Because laws and practices regarding acknowledgments vary from state to state, it is important that you familiarize yourself with, and comply with, statutory requirements. Generally, Agents National Title agents must follow guidelines for acknowledgments:
1. Notarize, witness, or attest signatures only when the signatory personally appears before you, appears to be legally competent and states that the signature being acknowledged is authentic and voluntary.
2. Obtain proof positive that the person whose signature you are acknowledging is, in fact, who they say they are. They should be either personally known to the notary or properly identified. Agents National Title requires that its agents obtain valid, current government issued picture identification which includes the signatory’s signature and physical description (e.g., a current driver’s license).
3. Require proof that the individual signing the document, (attorneys-in-fact, partner, trustee, etc.) has proper authority to execute in a representative capacity the document being acknowledged (i.e., through an acceptable power of attorney, partnership agreement, trust document, etc.). Remember that unless the document creating the powers of partners, trustees, corporate officers, etc., specifically provides for it, those fiduciary powers may generally not be delegated via a power of attorney.
4. Confirm that all information in the acknowledgment section has been completed and conforms to the information contained in the body of the document (i.e., name, title, date, etc.).
5. Make sure that strict compliance with statutory requirements for recordation has been met (i.e., correct number of witnesses have executed the document, acknowledgment form and verbiage, proper seals have been affixed, etc.), many states have specific, statutorily required language for acknowledgments as well as requirements for seal and commission expiration date. Also, some states appoint notaries for only certain counties. Failure to comply with those requirements may result in the document being void or void able.
Generally, acknowledgments should contain the following information:
1. Individual Acknowledgment
a. Name of individual
b. Personally appeared before them
c. Personally known or proved to be the person signing and acknowledging.

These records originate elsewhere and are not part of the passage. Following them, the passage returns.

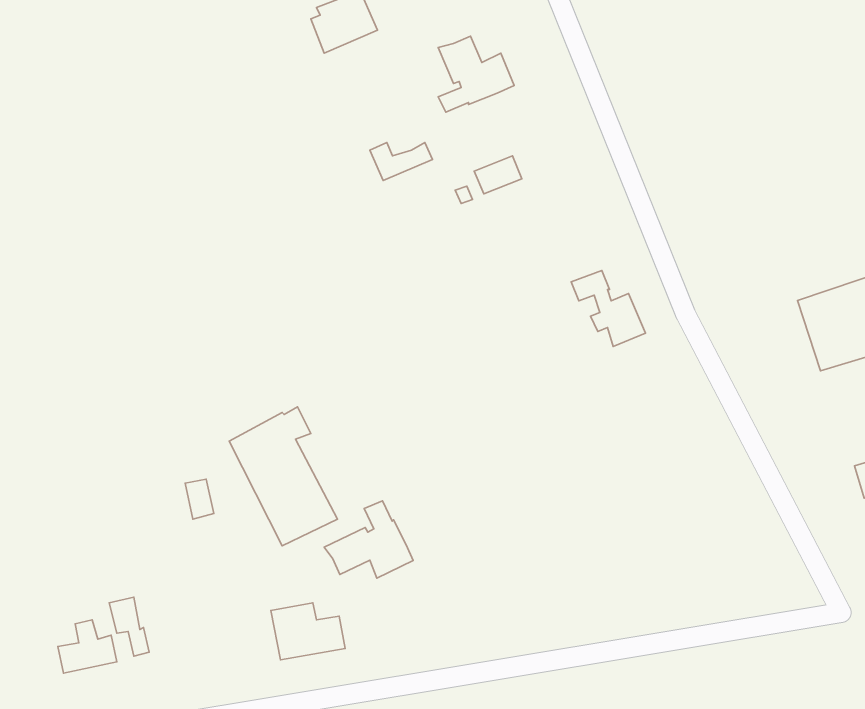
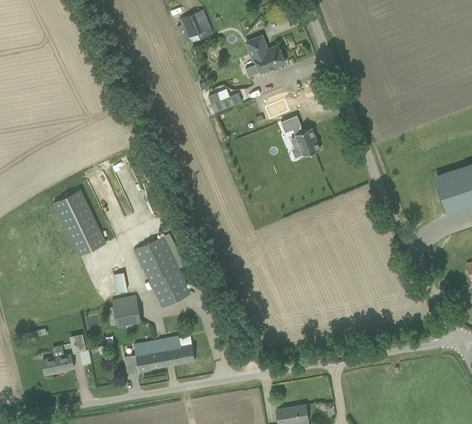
building: [571,271,645,347] -> [281,116,320,156]
building: none -> [53,190,107,257]
building: [324,501,413,578] -> none
building: none -> [109,295,143,330]
building: none -> [124,341,161,375]

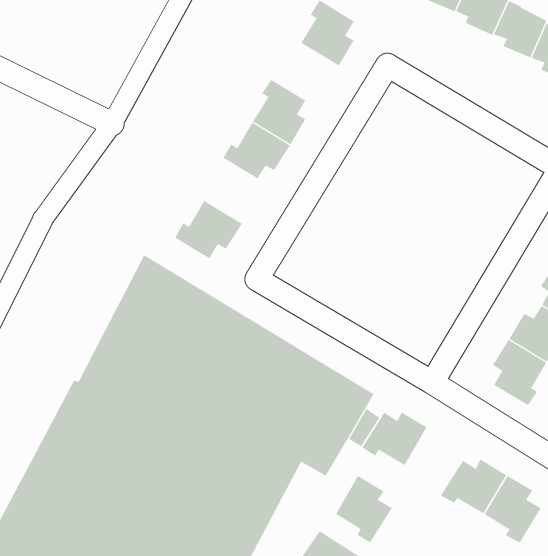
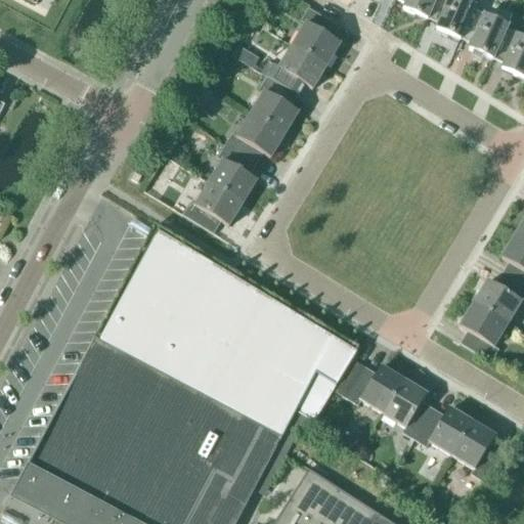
building: none -> [267,45,326,95]
building: none -> [209,145,257,203]
building: [335,475,393,543] -> [384,380,434,439]

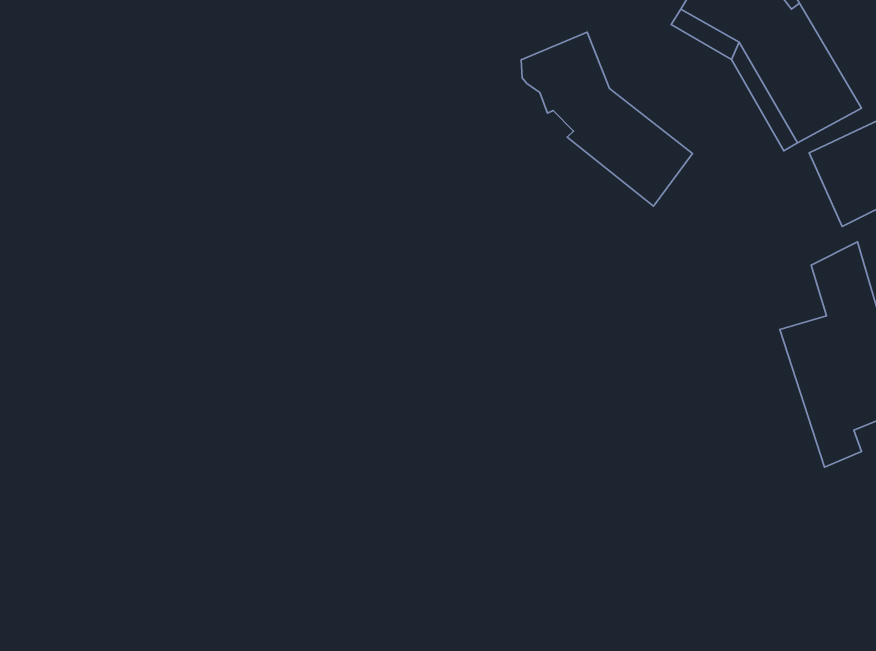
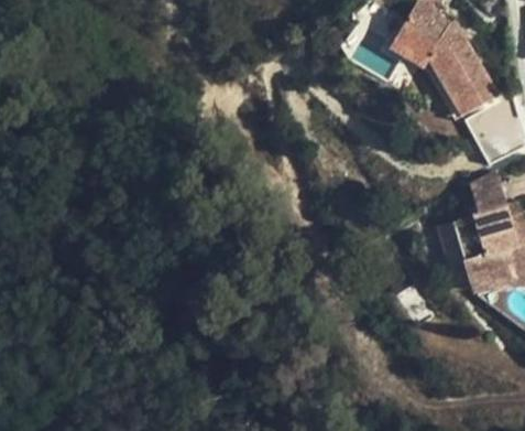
building: [521,32,693,206] -> none

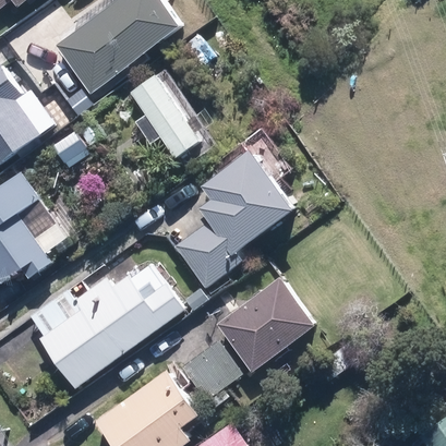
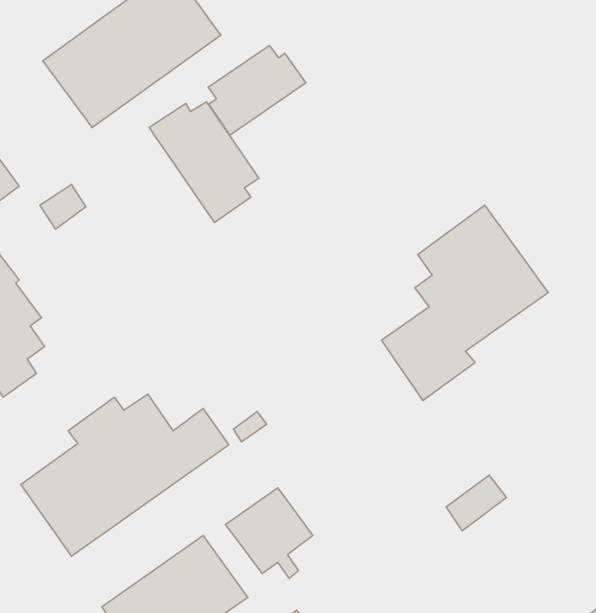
building: none -> [208,46,306,135]
building: [177,153,291,287] -> [381,205,548,400]
building: [216,279,313,372] -> none

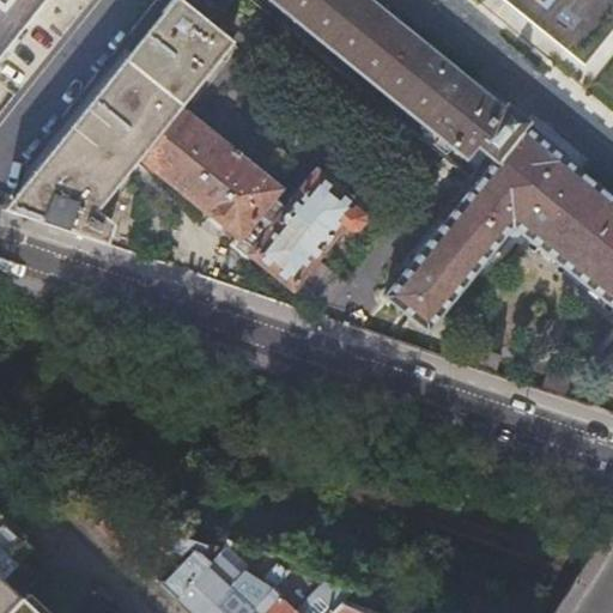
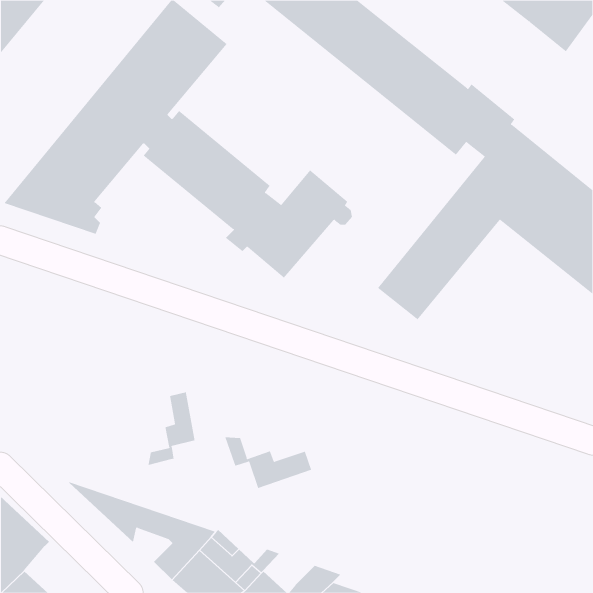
building: none -> [148,392,195,466]
building: none -> [225,436,312,489]

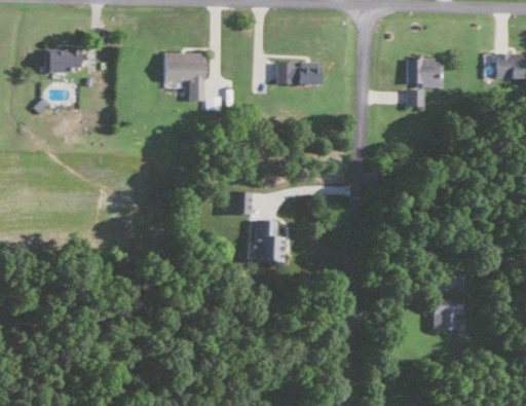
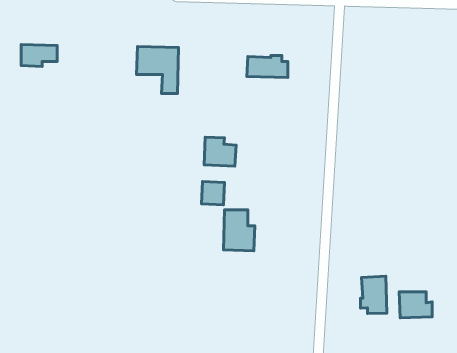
building: [407,59,444,107] -> none
building: none -> [204,137,236,166]
building: none -> [360,276,387,313]

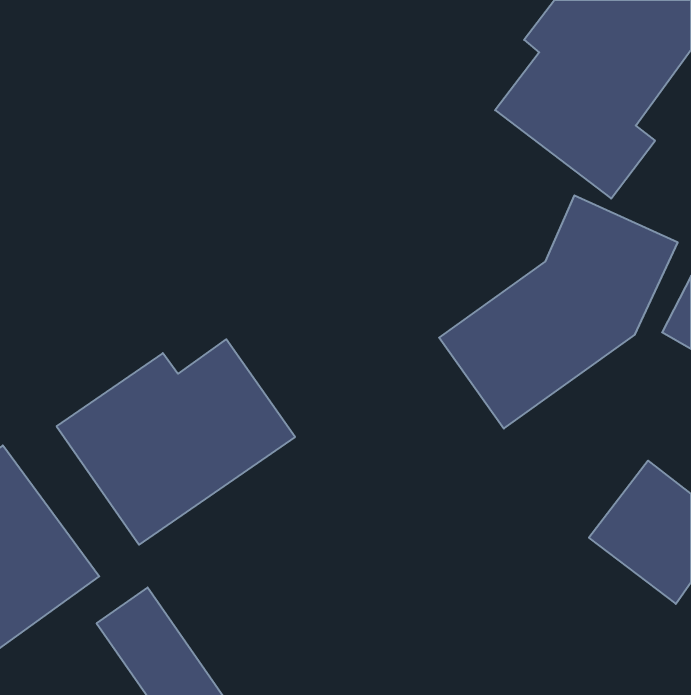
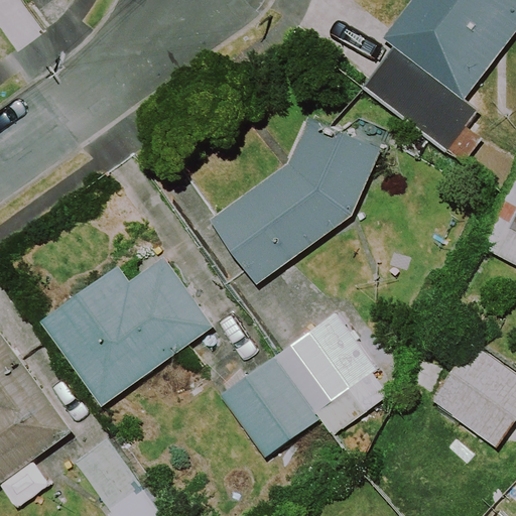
building: [439,195,678,429] -> [211,113,385,283]
building: none -> [220,314,387,458]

2. Attorney-in-Fact Acknowledgment
a. Name of Principal as contained in body of deed, by
b. Name of Attorney-in-Fact, as attorney-in-fact
3. Corporation Acknowledgment
a. Name of Officer
b. Capacity of Officer
c. Corporation Name
d. State of Incorporation
4. Partnership Acknowledgment
a. Name of Partner
b. Name of Partnership
5. REMEMBER: In some states (e.g., California), a generic statutory acknowledgment form MUST be used which makes no reference to the capacity of the signatory, and failure to use said form will disallow the filing/recording of the document. Also remember that regardless of the form of acknowledgment used, the proper capacity of the signatory MUST be noted in the signature area of the document. If you have any questions regarding local practice or acknowledgment laws in your state, contact your local Agents National Title Counsel.